Traditionally, research on family dynamics has focused on fathers’ absence and the effects, usually negative, that this has on children. Recently, researchers have focused more on involved fatherhood and the effects that it has on children. The data consistently demonstrate that having an involved father generally has a markedly positive effect on children.

According to the Institute for Research on Poverty, there are 72 million fathers in the United States. These include not only biological fathers but stepfathers, adoptive fathers and those whose role is primarily social. Because of the different family structures, not all fathers live with their children, but this does not have to preclude them from involvement in the kids’ lives.

Essential functions of fathers

The new model of studying fathers’ involvement identifies three essential functions that they serve for their children:

  • Accessibility: Even when not directly interacting with their children, involved fathers should be accessible to them. A father does not have to live with his children to be accessible.
  • Positive engagement: Positive engagement involves direct interaction with children, whether that be through play and shared activities or caregiving tasks, e.g., feeding the children or changing diapers.
  • Responsibility: Involved fathers prioritize their children’s care and well-being by participating in the decision-making process for child-rearing.

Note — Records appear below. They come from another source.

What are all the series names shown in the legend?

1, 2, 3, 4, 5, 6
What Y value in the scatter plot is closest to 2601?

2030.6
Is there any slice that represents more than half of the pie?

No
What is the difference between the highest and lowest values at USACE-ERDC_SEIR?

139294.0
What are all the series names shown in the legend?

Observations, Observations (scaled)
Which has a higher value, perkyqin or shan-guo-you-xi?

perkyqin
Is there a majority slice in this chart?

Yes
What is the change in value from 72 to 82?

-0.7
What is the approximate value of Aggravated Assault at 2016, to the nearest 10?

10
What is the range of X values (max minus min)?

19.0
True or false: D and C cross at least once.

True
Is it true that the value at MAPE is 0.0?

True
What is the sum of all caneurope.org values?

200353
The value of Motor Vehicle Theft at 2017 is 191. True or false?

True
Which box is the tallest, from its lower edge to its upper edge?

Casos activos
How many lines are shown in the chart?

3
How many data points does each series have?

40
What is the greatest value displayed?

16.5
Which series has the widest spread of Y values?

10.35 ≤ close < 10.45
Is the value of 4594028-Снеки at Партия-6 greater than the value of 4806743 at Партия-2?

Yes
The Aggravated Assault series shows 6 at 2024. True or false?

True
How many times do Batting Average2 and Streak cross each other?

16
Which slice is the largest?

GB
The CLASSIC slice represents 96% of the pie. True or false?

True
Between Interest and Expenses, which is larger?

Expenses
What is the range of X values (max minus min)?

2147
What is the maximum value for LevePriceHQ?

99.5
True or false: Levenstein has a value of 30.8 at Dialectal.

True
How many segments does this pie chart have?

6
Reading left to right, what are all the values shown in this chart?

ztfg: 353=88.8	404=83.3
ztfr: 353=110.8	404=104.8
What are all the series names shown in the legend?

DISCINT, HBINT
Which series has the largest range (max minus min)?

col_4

Specific benefits of involved fathers

Children benefit from having involved fathers in concrete and measurable ways. Research from the University of Texas at Austin shows that children of involved fathers are less likely to spend time in jail by 80% and less likely to have a teen birth by 75%. They are less likely to have serious trouble in school and more likely to earn top grades. Ultimately, having an involved father increases a child’s likelihood of going to college and finding stable employment thereafter by a factor of two.

Based on these statistics, it is generally in the children’s interest that child custody arrangements allow for a high level of involvement from fathers so they can perform their essential functions for their children.